Right around this time three years ago I started working one-on-one with a teacher. This is not the Tibetan Buddhist guru-student relationship but what is described as a spiritual friend or mentor, the kalyanamitra.
The teacher, at least my teacher, doesn't give me the solution to my problems. At times I think he creates more problems for me. "What does he mean by ... " I wonder about any one of a number of observations on my standard operating procedure.
But truly, he is not creating more problems for me to think about -- he's letting me see the ones that I've already developed. I bring them to this relationship, just as I have brought them to other relationships for many years, without being conscious of them.
I listened to a talk once where I teacher whom I respect and admire, who feels like the person I like to think my wiser self is, talked about her habit of calling herself "stupid" when she's forgetful or spacy. It was just habitual self-talk, something that she'd done for years even as she practiced meditation and embodied the Buddha's teachings. She didn't really think about it until her teacher pointed it out.

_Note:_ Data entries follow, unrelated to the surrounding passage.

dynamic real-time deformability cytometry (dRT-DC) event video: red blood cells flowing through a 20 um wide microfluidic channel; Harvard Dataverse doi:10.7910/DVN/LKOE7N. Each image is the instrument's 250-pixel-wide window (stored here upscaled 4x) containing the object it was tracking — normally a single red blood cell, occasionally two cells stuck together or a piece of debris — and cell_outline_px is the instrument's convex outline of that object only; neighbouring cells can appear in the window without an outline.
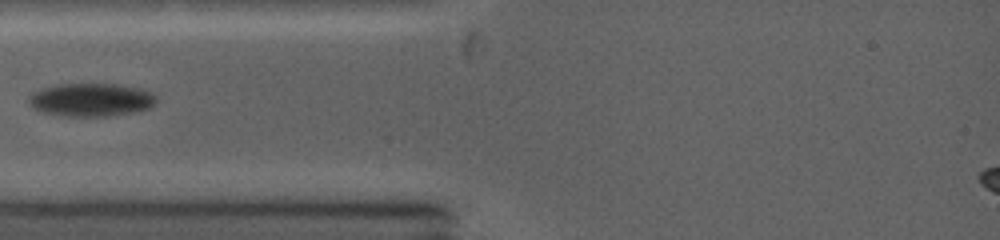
{"species": "common noctule bat (a hibernating species)", "species_latin": "Nyctalus noctula", "temperature_condition": "warm", "stored_images_in_passage": 1, "camera_frame_rate_fps": 5000, "um_per_image_px": 0.085, "animal": {"sex": "female", "body_mass_g": 19.0, "forearm_length_mm": 53.3}, "frame": {"image": 1, "passage_image": 1, "time_ms": 0.0, "image_size_px": [1000, 240], "cell_outline_px": [[156, 100], [148, 108], [132, 112], [108, 116], [56, 116], [40, 112], [28, 100], [36, 92], [48, 88], [68, 84], [112, 84], [132, 88], [148, 92]], "centroid_in_image_um": [7.71, 8.52], "position_along_channel_um": 77.3, "area_um2": 23.58}}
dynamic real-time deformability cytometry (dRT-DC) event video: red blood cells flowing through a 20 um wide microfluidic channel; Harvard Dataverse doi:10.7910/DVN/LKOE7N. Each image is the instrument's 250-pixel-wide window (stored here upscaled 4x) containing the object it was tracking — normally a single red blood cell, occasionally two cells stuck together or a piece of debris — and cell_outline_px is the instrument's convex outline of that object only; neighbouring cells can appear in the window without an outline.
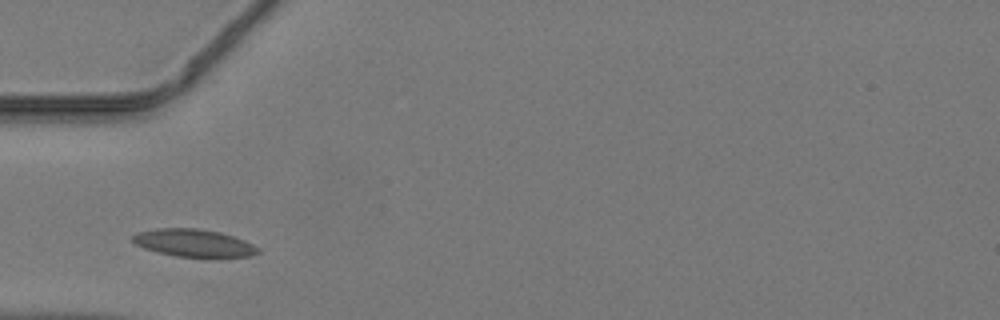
{"species": "common noctule bat (a hibernating species)", "species_latin": "Nyctalus noctula", "temperature_condition": "warm", "stored_images_in_passage": 31, "camera_frame_rate_fps": 3000, "um_per_image_px": 0.085, "animal": {"sex": "male", "body_mass_g": 19.2, "forearm_length_mm": 51.8}, "frame": {"image": 1, "passage_image": 1, "time_ms": 0.0, "image_size_px": [1000, 320], "cell_outline_px": [[260, 252], [252, 256], [216, 260], [208, 260], [176, 256], [156, 252], [144, 248], [136, 244], [132, 240], [132, 236], [140, 232], [156, 228], [196, 228], [220, 232], [244, 240], [260, 248]], "centroid_in_image_um": [16.56, 20.71], "position_along_channel_um": 68.4, "area_um2": 21.04}}
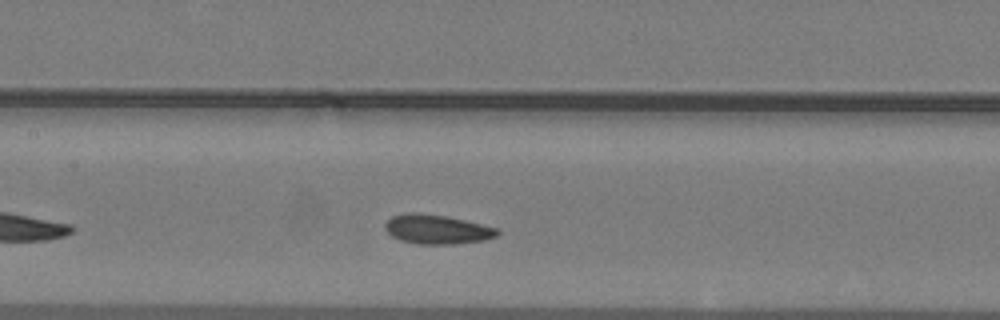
{"frame": {"image": 2, "passage_image": 8, "time_ms": 2.333, "image_size_px": [1000, 320], "cell_outline_px": [[500, 232], [496, 236], [484, 240], [452, 244], [416, 244], [400, 240], [392, 236], [384, 228], [384, 224], [392, 216], [408, 212], [412, 212], [444, 216], [464, 220], [500, 228]], "centroid_in_image_um": [37.14, 19.5], "position_along_channel_um": 170.3, "area_um2": 19.13}}
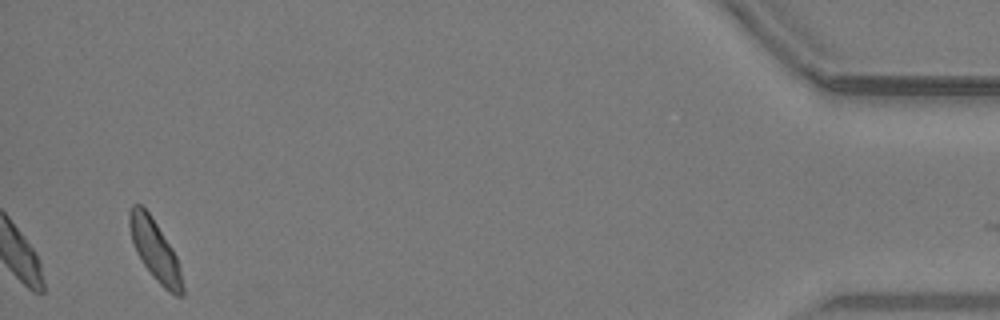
{"frame": {"image": 3, "passage_image": 31, "time_ms": 10.0, "image_size_px": [1000, 320], "cell_outline_px": [[184, 296], [176, 296], [168, 292], [152, 276], [136, 252], [132, 240], [128, 224], [128, 212], [132, 204], [140, 204], [152, 216], [172, 248], [176, 256], [184, 284]], "centroid_in_image_um": [13.17, 21.27], "position_along_channel_um": 422.0, "area_um2": 18.84}}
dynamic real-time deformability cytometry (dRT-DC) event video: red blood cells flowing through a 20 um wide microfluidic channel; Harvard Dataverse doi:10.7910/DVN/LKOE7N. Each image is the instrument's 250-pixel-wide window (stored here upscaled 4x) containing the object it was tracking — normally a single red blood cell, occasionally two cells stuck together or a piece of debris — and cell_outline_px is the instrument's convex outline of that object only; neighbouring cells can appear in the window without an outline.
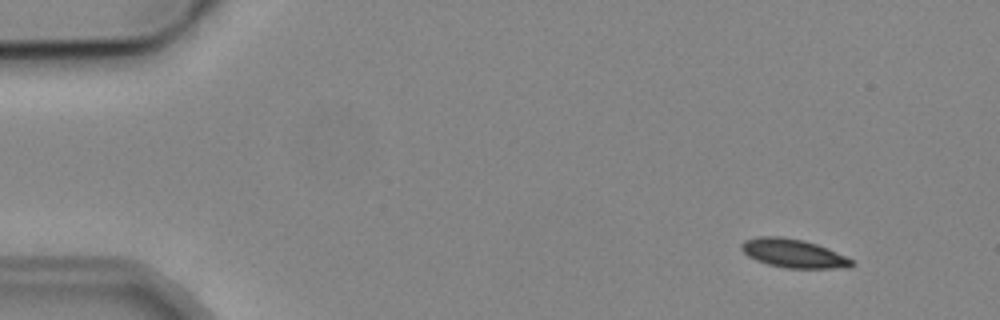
{"species": "common noctule bat (a hibernating species)", "species_latin": "Nyctalus noctula", "temperature_condition": "cold", "stored_images_in_passage": 5, "camera_frame_rate_fps": 3000, "um_per_image_px": 0.085, "animal": {"sex": "male", "body_mass_g": 19.2, "forearm_length_mm": 51.8}, "frame": {"image": 1, "passage_image": 2, "time_ms": 1.0, "image_size_px": [1000, 320], "cell_outline_px": [[856, 264], [852, 268], [784, 268], [768, 264], [756, 260], [748, 256], [740, 248], [740, 244], [744, 240], [756, 236], [780, 236], [804, 240], [828, 248], [852, 260]], "centroid_in_image_um": [67.43, 21.53], "position_along_channel_um": 17.6, "area_um2": 18.55}}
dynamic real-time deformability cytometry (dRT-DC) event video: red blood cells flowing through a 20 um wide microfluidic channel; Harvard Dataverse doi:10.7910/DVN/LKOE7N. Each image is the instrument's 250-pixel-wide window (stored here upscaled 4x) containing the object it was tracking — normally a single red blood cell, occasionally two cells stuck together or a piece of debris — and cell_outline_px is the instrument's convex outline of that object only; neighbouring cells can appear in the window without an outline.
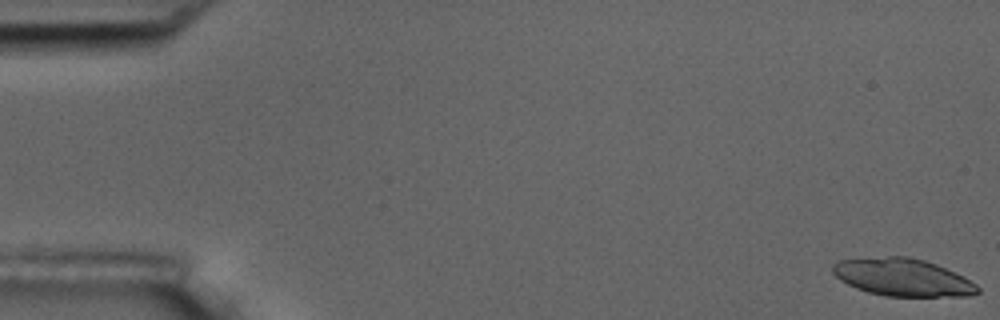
{"species": "common noctule bat (a hibernating species)", "species_latin": "Nyctalus noctula", "temperature_condition": "room temperature", "stored_images_in_passage": 5, "camera_frame_rate_fps": 3000, "um_per_image_px": 0.085, "animal": {"sex": "male", "body_mass_g": 17.5, "forearm_length_mm": 52.3}, "frame": {"image": 1, "passage_image": 1, "time_ms": 0.0, "image_size_px": [1000, 320], "cell_outline_px": [[980, 292], [972, 296], [884, 296], [868, 292], [856, 288], [840, 280], [832, 272], [832, 264], [840, 260], [888, 256], [908, 256], [924, 260], [936, 264], [964, 276], [976, 284], [980, 288]], "centroid_in_image_um": [76.75, 23.57], "position_along_channel_um": 8.3, "area_um2": 31.79}}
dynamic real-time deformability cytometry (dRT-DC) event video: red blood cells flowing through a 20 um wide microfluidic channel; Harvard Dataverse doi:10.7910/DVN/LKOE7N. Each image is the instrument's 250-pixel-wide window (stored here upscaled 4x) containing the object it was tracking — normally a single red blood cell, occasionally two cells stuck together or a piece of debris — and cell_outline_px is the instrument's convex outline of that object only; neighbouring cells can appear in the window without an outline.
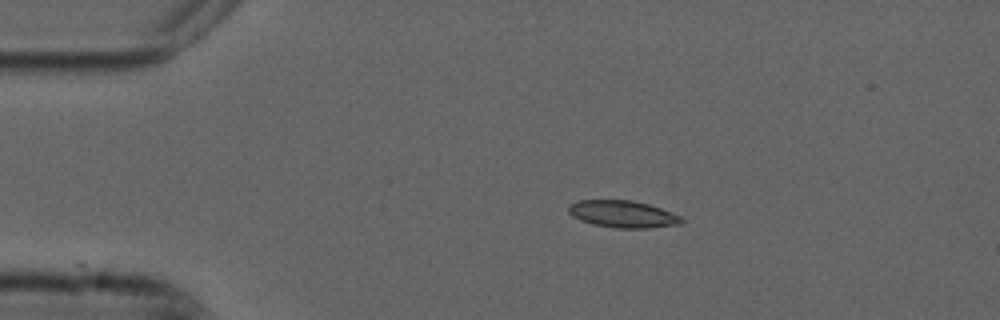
{"species": "common noctule bat (a hibernating species)", "species_latin": "Nyctalus noctula", "temperature_condition": "cold", "stored_images_in_passage": 13, "camera_frame_rate_fps": 3000, "um_per_image_px": 0.085, "animal": {"sex": "male", "forearm_length_mm": 52.5}, "frame": {"image": 1, "passage_image": 1, "time_ms": 0.0, "image_size_px": [1000, 320], "cell_outline_px": [[684, 220], [680, 224], [648, 228], [616, 228], [592, 224], [580, 220], [572, 216], [568, 212], [568, 204], [576, 200], [632, 200], [648, 204], [660, 208], [680, 216]], "centroid_in_image_um": [52.89, 18.19], "position_along_channel_um": 32.1, "area_um2": 17.86}}
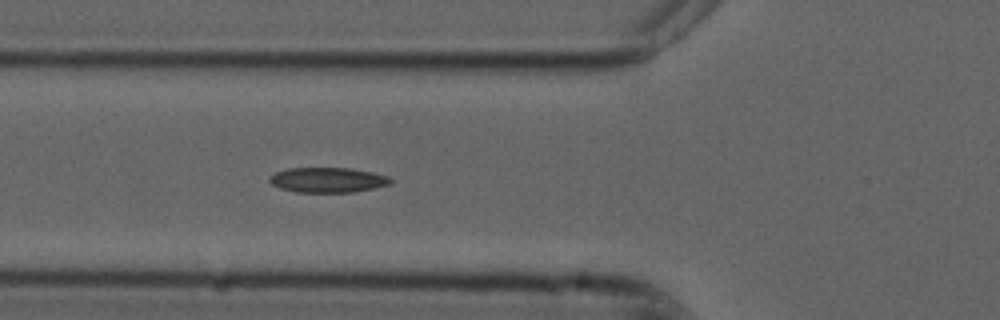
{"frame": {"image": 2, "passage_image": 10, "time_ms": 3.0, "image_size_px": [1000, 320], "cell_outline_px": [[392, 184], [376, 188], [352, 192], [296, 192], [280, 188], [272, 184], [268, 180], [268, 176], [276, 172], [288, 168], [352, 168], [372, 172], [388, 176], [392, 180]], "centroid_in_image_um": [27.87, 15.29], "position_along_channel_um": 97.9, "area_um2": 17.8}}
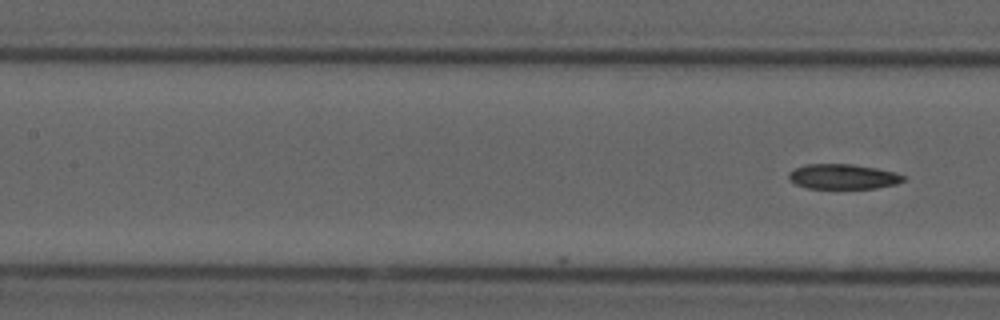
{"frame": {"image": 3, "passage_image": 13, "time_ms": 4.0, "image_size_px": [1000, 320], "cell_outline_px": [[908, 176], [904, 180], [896, 184], [876, 188], [808, 188], [796, 184], [788, 180], [788, 172], [796, 168], [808, 164], [852, 164], [876, 168]], "centroid_in_image_um": [71.65, 15.01], "position_along_channel_um": 135.8, "area_um2": 16.65}}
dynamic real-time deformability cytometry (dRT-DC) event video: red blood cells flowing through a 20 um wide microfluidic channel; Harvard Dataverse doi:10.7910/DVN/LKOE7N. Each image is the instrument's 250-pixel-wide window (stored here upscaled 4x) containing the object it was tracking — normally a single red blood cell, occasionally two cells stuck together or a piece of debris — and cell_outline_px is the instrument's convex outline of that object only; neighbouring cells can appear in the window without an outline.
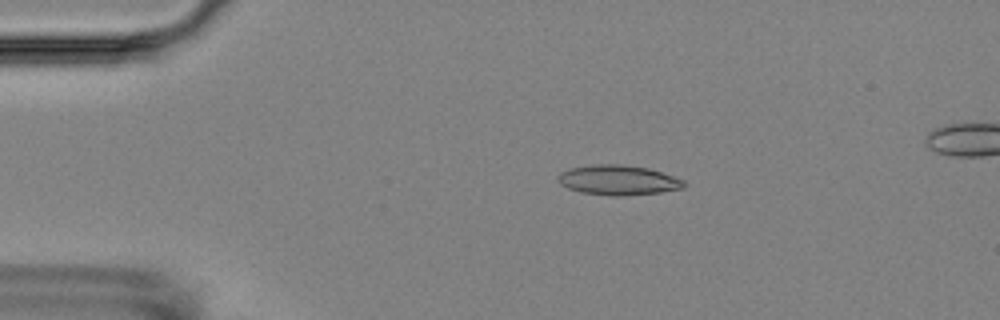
{"species": "Egyptian fruit bat (a non-hibernating species)", "species_latin": "Rousettus aegyptiacus", "temperature_condition": "room temperature", "stored_images_in_passage": 6, "camera_frame_rate_fps": 3000, "um_per_image_px": 0.085, "animal": {"sex": "female"}, "frame": {"image": 1, "passage_image": 2, "time_ms": 1.333, "image_size_px": [1000, 320], "cell_outline_px": [[688, 184], [684, 188], [660, 192], [620, 196], [616, 196], [580, 192], [568, 188], [560, 184], [556, 180], [556, 176], [560, 172], [572, 168], [592, 164], [620, 164], [648, 168], [684, 180]], "centroid_in_image_um": [52.53, 15.31], "position_along_channel_um": 32.5, "area_um2": 21.96}}
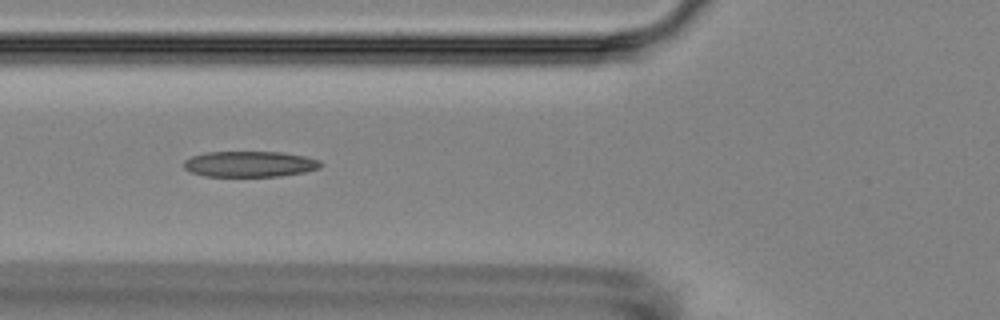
{"frame": {"image": 2, "passage_image": 5, "time_ms": 4.667, "image_size_px": [1000, 320], "cell_outline_px": [[324, 164], [320, 168], [304, 172], [280, 176], [204, 176], [188, 172], [184, 168], [184, 160], [192, 156], [208, 152], [280, 152], [304, 156], [320, 160]], "centroid_in_image_um": [21.23, 13.95], "position_along_channel_um": 104.6, "area_um2": 20.63}}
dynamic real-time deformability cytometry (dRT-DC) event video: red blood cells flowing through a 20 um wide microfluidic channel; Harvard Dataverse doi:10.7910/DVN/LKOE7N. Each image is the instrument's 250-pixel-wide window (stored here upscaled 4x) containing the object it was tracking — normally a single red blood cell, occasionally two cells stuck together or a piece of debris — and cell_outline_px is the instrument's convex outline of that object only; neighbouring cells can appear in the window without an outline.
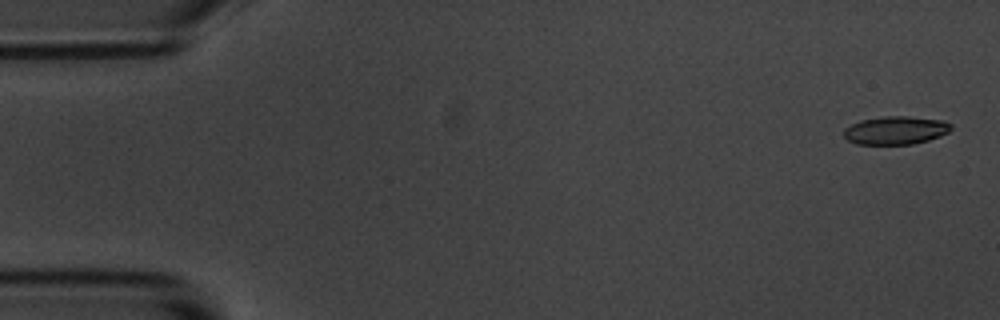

Our original nature isn't stupid, or any of the other unflattering terms we call ourselves. Changing those words contributes to changing the view.
One thing I run up against constantly is my desire for affirmation. I got good grades all through school because I knew how to discern what teachers wanted and to do my work that way. I can't do this with this teacher. What he wants is for me to know my own mind, not that I use any particular buzzwords or jargon (although he likes buzzwords and jargon).
It is a dance -- sometimes a formal minuet, sometimes a funky unself-conscious groove to the tunes of the artist formerly and currently known as Prince, sometimes a two-step -- finding my way between taking his suggestions and recommendations to see what I can learn about myself and trying to please him. And it is a dance of exploration: how am I reacting? Have I reacted this way in the past? What am I defending? Can I drop my concept and consider what I'm hearing?
In "Woman Awake: Women Practicing Buddhism," Christina Feldman writes that women who embark on a spiritual journey find themselves trying to accommodate to structures and traditions largely created by men, similar to the situation in the larger culture, in order to feel safe, accepted, and loved.
Not surprisingly, when we begin on a spiritual path we find ourselves looking outward to tradition and authority, for they appear to hold the answers we are seeking. Thus we acquire approval and safety in the conformity that these spiritual authorities require only to discover that approval and safety are poor substitutes for freedom. There is no tradition or person who is qualified to tell us who we should be, what we must strive for or achieve. ... We need to be willing to risk the loss of external affirmation and approval if we are to know ourselves deeply.
When I am in touch with my deepest self, my original nature, I know that I don't need someone else's affirmation to tell me that I'm good -- I know that I am basically good. But to stay in touch with that, I need to know when I'm not operating from that place but from the 10-year-old who is validated by getting an A on an assignment. And when I am that 10-year-old, to hold her in loving awareness and let her know that it is OK. An A -- or a B or even (I feel the tension rising in my chest) a C -- is not a measure of my wisdom, just my knowledge. And it's not a rating for my being, just my work. Maybe I can improve my work. But I don't need to improve my nature; it's already off-the-charts good.
These are things I learn from my working with my teacher. These and an immense sense of gratitude to him and to those who have come before him on the path, to myself, and to all beings who help me to see my basic goodness by showing me how I'm covering it up.